When an artist of Shonibare’s status who’s being working for as long as he has makes his first appearance in over a decade on the continent, it’s a bit like the visit of a major rock star – will he only play hits off his latest album or will he deliver some of the greatest hits for eager fans who don’t know if they’ll get another chance to see him? Shonibare is aware of this and hopes that the show will reflect his attempt to, “try and show the different ways in which I work. So you’ve got the installation, you’ve got the sculptures, you’ve got the film and photography but they’re all linked.”

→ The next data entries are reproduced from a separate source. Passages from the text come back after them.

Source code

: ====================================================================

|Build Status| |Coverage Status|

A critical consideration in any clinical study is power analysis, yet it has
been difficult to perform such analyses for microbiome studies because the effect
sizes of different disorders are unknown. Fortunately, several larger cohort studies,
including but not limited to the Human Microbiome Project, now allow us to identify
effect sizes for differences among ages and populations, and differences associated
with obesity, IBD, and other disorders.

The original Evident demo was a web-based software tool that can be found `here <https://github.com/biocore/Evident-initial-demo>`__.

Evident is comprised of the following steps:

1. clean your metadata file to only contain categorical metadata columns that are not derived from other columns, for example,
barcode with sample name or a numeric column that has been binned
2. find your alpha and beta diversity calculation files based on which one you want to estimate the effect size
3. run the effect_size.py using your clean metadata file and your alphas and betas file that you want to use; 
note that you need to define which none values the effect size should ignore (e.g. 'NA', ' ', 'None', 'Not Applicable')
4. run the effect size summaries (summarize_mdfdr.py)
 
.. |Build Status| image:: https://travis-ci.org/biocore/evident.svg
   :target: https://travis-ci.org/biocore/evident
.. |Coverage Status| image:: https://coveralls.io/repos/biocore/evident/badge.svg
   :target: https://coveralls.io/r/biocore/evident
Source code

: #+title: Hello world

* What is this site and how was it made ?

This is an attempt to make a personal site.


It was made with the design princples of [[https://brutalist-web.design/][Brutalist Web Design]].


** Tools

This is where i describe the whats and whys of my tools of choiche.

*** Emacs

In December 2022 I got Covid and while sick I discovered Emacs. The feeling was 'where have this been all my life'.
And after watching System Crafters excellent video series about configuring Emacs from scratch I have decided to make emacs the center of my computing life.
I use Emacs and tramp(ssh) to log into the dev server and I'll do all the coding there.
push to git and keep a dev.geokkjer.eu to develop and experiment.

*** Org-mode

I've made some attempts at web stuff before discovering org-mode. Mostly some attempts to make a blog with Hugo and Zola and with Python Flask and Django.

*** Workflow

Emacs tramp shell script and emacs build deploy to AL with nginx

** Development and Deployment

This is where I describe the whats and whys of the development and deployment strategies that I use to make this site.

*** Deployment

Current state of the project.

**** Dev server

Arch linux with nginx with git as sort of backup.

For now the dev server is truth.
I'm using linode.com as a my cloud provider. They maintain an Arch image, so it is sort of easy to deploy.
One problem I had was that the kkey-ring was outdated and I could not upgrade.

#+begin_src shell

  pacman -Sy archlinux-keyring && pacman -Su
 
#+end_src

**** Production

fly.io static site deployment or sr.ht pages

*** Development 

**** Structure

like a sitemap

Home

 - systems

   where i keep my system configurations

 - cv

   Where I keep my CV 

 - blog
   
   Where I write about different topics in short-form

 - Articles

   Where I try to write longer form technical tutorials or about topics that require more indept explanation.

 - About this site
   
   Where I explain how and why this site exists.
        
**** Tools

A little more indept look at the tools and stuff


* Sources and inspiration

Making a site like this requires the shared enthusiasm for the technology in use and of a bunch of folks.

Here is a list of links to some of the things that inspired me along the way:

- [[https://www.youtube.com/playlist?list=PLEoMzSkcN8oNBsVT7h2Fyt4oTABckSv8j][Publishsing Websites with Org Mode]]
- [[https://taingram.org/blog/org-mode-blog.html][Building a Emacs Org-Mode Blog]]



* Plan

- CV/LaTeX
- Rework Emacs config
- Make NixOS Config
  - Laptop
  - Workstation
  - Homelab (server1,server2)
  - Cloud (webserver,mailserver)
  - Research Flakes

The first work you see upon entering is a reconfiguration of classical sculpture – draped in batik and wearing a globe in place of a head. It’s titled Clementia and Shonibare chose the title because if its symbolic link to the idea of reconciliation, a central idea in his consideration of South Africa, which “symbolises the bringing together of people and is also a symbol of forgiveness.” The sculpture also upends the historical narrative of white supremacy, in which the white marble of classical sculpture was declared by art historian Johann Winchelmann to be evidence of white superiority – an idea championed by Adolf Hitler who personally owned the famous discus thrower sculpture. Shonibare’s figures are not only draped in batik fabric but their forms are covered in the patterns and their globe heads serve as a symbol of universality. Like their classical predecessors these works are representations of power and achievement but “decorated in the wrong colours.” Shonibare sees them as a challenge to the Brexit era collective amnesia and refusal to accept multiculturalism as the new norm for Britain and European culture. “My position is the opposite and I like to think that I deliberately don’t stick to the boundaries of where an artist is meant to – I move beyond that and try to transcend it.”

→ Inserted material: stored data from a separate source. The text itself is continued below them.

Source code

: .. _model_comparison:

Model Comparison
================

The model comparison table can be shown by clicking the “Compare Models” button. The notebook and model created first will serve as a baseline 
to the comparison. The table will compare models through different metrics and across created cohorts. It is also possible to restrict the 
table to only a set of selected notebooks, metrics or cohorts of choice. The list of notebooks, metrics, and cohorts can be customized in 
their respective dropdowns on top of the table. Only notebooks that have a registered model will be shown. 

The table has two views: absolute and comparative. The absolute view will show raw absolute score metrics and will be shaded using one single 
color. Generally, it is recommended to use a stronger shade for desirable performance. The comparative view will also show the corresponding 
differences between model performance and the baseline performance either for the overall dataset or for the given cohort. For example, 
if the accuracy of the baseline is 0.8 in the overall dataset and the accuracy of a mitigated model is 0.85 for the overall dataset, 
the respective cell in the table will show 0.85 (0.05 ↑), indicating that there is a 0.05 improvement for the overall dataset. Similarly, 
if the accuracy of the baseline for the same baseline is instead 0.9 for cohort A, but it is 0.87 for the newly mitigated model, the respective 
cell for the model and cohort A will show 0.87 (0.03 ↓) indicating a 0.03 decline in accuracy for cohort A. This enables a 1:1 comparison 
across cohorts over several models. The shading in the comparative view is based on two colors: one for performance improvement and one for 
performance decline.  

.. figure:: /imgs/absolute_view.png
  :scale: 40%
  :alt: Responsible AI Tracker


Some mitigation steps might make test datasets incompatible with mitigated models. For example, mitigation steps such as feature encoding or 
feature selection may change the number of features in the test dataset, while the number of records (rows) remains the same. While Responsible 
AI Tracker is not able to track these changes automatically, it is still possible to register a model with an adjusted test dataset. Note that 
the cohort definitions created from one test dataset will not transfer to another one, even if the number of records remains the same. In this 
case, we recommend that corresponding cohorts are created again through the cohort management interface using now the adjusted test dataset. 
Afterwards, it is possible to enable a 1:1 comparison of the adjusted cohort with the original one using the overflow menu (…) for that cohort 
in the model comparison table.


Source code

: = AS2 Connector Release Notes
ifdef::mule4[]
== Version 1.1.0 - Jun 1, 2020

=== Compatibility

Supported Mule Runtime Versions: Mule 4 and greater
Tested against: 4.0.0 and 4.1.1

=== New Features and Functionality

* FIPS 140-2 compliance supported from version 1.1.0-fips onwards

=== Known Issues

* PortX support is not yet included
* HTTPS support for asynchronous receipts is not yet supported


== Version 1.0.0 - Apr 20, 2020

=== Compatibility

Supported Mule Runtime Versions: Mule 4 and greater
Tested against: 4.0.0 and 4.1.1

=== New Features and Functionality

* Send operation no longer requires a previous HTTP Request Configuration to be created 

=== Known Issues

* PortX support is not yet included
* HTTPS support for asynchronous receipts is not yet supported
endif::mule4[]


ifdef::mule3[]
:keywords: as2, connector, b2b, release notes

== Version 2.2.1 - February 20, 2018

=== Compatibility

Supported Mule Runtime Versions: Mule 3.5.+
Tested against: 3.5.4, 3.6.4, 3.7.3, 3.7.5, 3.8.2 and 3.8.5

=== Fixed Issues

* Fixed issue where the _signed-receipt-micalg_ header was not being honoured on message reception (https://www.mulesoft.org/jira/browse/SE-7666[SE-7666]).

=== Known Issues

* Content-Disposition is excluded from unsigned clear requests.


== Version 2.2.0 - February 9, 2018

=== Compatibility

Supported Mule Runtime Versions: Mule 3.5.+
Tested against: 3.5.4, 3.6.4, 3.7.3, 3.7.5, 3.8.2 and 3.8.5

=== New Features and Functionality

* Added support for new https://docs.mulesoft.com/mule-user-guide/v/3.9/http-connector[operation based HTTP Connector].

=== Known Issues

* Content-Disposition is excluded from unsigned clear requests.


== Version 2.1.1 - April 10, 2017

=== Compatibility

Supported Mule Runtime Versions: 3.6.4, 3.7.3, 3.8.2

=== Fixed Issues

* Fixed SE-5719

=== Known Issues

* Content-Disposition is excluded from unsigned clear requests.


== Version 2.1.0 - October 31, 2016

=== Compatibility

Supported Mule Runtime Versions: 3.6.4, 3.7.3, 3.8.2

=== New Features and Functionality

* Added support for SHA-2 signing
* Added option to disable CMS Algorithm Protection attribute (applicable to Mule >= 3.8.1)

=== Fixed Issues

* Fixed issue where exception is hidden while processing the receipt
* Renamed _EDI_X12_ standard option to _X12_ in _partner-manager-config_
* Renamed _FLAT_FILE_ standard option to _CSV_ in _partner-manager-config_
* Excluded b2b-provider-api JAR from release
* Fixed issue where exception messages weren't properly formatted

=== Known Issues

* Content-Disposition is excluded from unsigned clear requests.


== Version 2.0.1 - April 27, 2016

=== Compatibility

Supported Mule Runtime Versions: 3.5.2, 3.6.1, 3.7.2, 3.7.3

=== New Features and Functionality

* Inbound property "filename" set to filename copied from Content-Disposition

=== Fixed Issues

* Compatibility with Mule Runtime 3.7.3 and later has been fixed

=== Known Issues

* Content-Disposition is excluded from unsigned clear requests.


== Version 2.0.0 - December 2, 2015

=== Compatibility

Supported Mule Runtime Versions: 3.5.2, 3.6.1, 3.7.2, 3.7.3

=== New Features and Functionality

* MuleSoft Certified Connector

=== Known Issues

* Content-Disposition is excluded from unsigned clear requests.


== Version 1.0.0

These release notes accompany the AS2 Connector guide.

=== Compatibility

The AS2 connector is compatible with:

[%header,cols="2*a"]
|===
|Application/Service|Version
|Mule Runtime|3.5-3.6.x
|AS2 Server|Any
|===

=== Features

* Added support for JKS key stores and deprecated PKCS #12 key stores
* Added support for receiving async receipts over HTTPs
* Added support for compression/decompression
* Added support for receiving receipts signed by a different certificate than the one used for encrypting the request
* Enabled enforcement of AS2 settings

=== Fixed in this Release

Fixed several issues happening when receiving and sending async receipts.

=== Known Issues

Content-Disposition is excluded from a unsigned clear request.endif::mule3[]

The other part of the show consists of the film Addio Del Passato – a reinterpreted performance of the adagio from La Traviatta in which a colonial hero betrays his wife and falls from grace – and a series of paintings in which Lord Nelson’s death is reimagined through a series of famous classical paintings depicting death. Shonibare says that for him, “death is not necessarily a negative thing. Death is about new beginnings and the possibility to create something new and so Nelson then becomes the central metaphor for this irony of death that is depicted through the history of painting.”
As one of the first black artists to break it big in the late 20th century scene, Shonibare is buoyed by the current state of the art world in general in which, “there is a thirst for something different. In America some of the biggest artists right now are people like Kerry James Marshall, Mark Bradford, and that wasn’t possible before. So I think there is a growing awareness and I’m not pessimistic.” He hopes that ‘Ruins Decorated’ will spark debate and that it comments on real issues that resonate with South African audiences because he still firmly believes as he always has, “that art should be accessible even when its dealing with very serious issues and it should always be a conversation that people can have.”